Waarom Europa naar China moet kijken, niet naar de VS

Deze gigantische, hypermoderne campus laat zien welk land de toekomst in handen heeft.

Op het immense R&D-complex van Huawei, het Lianqiu Lake-campus, lijkt het alsof je een futuristische stad binnenstapt. Met 104 individueel ontworpen gebouwen, aangelegde parken, een monorail en zo’n honderd cafés en restaurants biedt het plaats aan 35.000 (!) wetenschappers en ingenieurs.

De eerste schop in de grond werd iets meer dan drie jaar geleden gezet. Het was een reactie van Huawei op de Amerikaanse pogingen om technologie-export, waaronder geavanceerde halfgeleiders, vanuit te verbieden. Huawei leed in eerste instantie zware verliezen, maar met steun van de Chinese overheid bleef het bedrijf overeind. Vorig jaar verraste het de wereld met de introductie van de Mate 60, een smartphone met geavanceerde chips die volledig in eigen huis zijn ontwikkeld. Kort daarna volgden een driedubbel opvouwbare smartphone en een eigen besturingssysteem, Hongmeng (Harmony), als alternatief voor Apple en Google.

huawei campus

Huawei’s ambitie reikt verder dan telecom. Het ontwikkelt AI-toepassingen voor elektrische en autonome voertuigen, en zelfs mijnbouwmachines die zonder menselijke tussenkomst kunnen opereren. In 2024 installeerde het bedrijf ruim honderdduizend snellaadstations voor elektrische auto’s in China. Ter vergelijking: de Amerikaanse overheid trok in 2021 7,5 miljard dollar uit voor een landelijk netwerk, maar tegen eind 2023 waren er slechts 214 operationeel.

Zo werd Zweden het succesvolste tech-land van Europa.

Terwijl de politieke aandacht nu uitgaat naar de tarievenoorlog die de Amerikaanse president Donald Trump is gestart, transformeert China zijn economie met AI. China zet in op innovatie, met een groeiend aantal R&D-centra en forse investeringen in AI wil het land zich voorgoed losmaken van de Westerse invloed, vooral de Amerikaanse. Het resultaat? Dankzij een eigen chiptechnologie verdubbelde in 2024 Huawei’s nettowinst 

Elk jaar studeren er in China 3,5 miljoen studenten af in de zogenaamde STEM-vakken (Science, Technology, Engineering en Mathematics). Universiteiten en vakscholen leiden niet alleen topingenieurs op, maar ook vakmensen zoals elektriciens en monteurs. Dit maakt het mogelijk om snel en op grote schaal nieuwe productielijnen op te zetten.

huawei campus
Foto Shanghai Municipal People’s Government

Daarnaast is de digitale infrastructuur ongeëvenaard. Dankzij gezichtsherkenning openen hotelkamers zonder sleutels en bedelaars ontvangen donaties via QR-codes. Met 550 steden die verbonden zijn door hogesnelheidstreinen, kan China binnen enkele dagen een compleet nieuwe productielijn operationeel hebben. China’s industriële kracht wordt nu versterkt door AI, waardoor productieprocessen sneller, slimmer en efficiënter dan ooit.
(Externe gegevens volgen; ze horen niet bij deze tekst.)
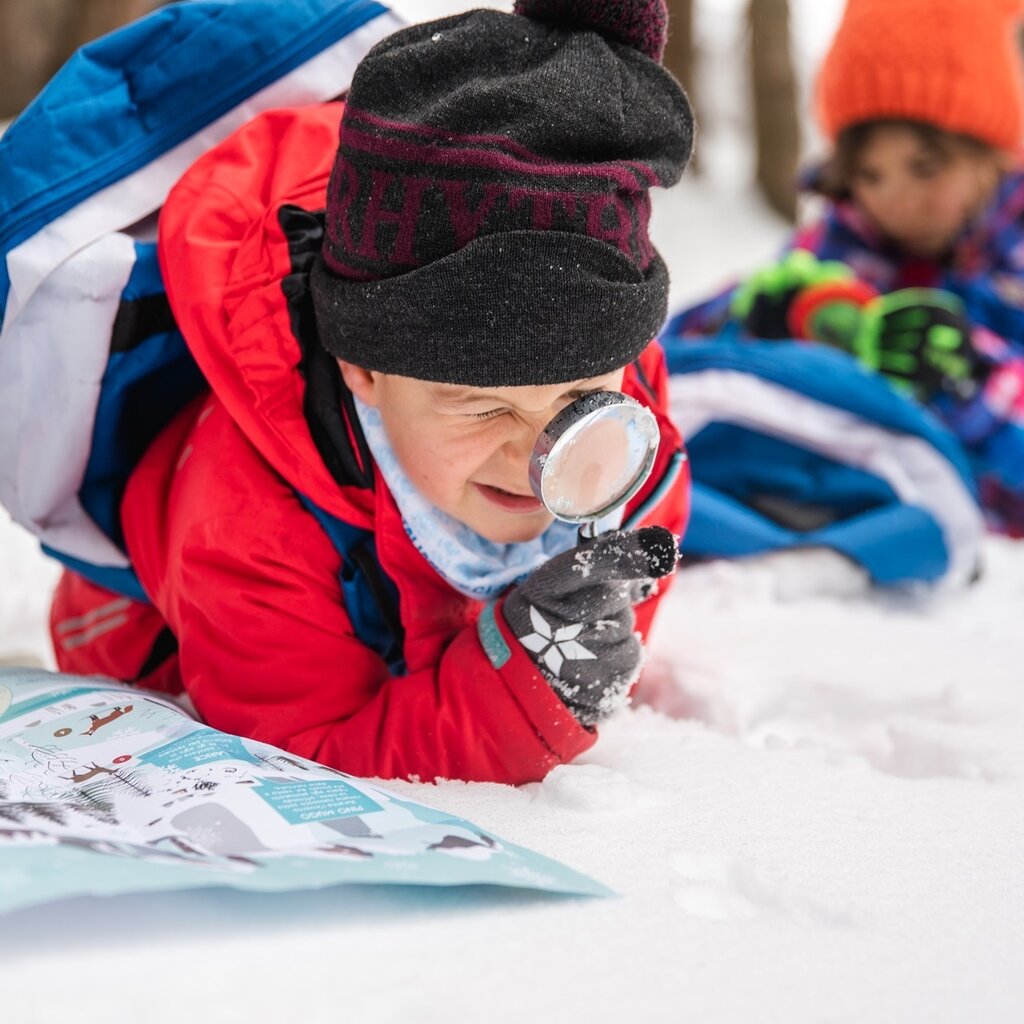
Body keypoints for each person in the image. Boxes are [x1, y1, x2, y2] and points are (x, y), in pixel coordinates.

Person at [46, 0, 694, 784]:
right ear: (364, 370)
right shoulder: (247, 525)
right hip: (186, 642)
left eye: (579, 397)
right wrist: (526, 693)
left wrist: (582, 641)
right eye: (483, 405)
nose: (538, 456)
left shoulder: (634, 443)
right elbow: (303, 752)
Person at [665, 0, 1024, 538]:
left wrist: (971, 378)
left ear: (988, 155)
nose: (897, 200)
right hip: (840, 507)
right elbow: (673, 359)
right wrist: (758, 318)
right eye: (872, 175)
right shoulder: (843, 239)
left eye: (925, 168)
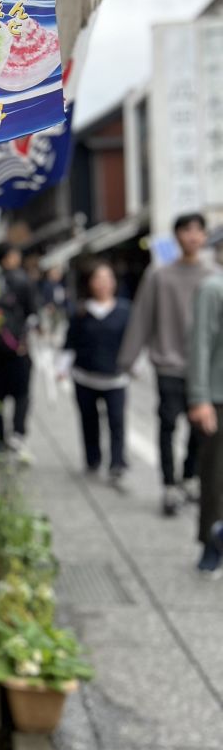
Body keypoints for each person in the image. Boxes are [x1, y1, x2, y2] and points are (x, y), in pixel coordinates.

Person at [119, 212, 213, 515]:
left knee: (202, 427)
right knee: (168, 424)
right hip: (168, 364)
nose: (193, 236)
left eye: (199, 230)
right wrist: (128, 359)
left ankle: (189, 477)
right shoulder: (159, 276)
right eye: (187, 230)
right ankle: (169, 484)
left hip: (205, 368)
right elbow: (142, 317)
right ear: (176, 236)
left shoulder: (214, 275)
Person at [63, 263, 132, 487]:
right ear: (90, 283)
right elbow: (70, 342)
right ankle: (93, 459)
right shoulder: (81, 312)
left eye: (107, 278)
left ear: (114, 282)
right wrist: (61, 367)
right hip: (85, 376)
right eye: (98, 278)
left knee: (117, 421)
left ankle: (117, 463)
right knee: (89, 421)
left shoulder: (125, 311)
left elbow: (133, 342)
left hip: (116, 377)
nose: (103, 283)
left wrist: (134, 364)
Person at [0, 243, 37, 460]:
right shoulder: (22, 280)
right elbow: (32, 314)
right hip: (17, 350)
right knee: (21, 394)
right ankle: (17, 434)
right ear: (7, 258)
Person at [187, 269, 223, 573]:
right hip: (218, 396)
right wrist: (199, 397)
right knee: (215, 478)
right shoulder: (213, 287)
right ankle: (211, 544)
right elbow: (200, 343)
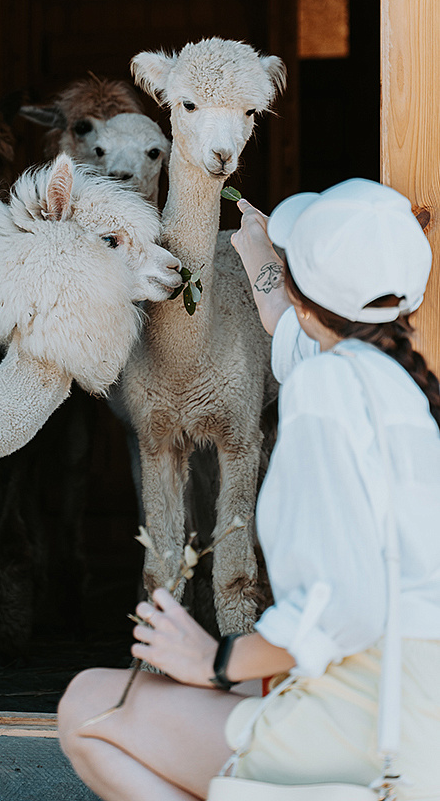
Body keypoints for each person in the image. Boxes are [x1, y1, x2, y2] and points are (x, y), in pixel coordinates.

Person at [57, 178, 440, 801]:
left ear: (307, 291)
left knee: (89, 707)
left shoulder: (323, 393)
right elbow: (284, 318)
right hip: (416, 703)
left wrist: (215, 660)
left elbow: (349, 608)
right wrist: (257, 246)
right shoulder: (394, 382)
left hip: (371, 721)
Wat moet de Europese Unie doen? In plaats van zich te verschansen achter tariefmuren zoals Amerika, zou de EU juist Chinese bedrijven moeten uitnodigen om hier te investeren. Door joint ventures aan te gaan, waarbij Chinese technologie wordt gecombineerd met Europese productie en arbeidskrachten, kan er een wederzijds voordelig economisch model ontstaan.

Deze aanpak vereist wel een zeker vertrouwen tussen beide landen. Zonder dit dreigen ze elkaar economisch te verzwakken in plaats van te versterken. Donald Trump zit anders in de wedstrijd, maar echte deals worden toch echt gebouwd op vertrouwen. Hoe eerder beide partijen dit inzien, hoe groter de kans dat ze samen blijven profiteren van de technologische revolutie.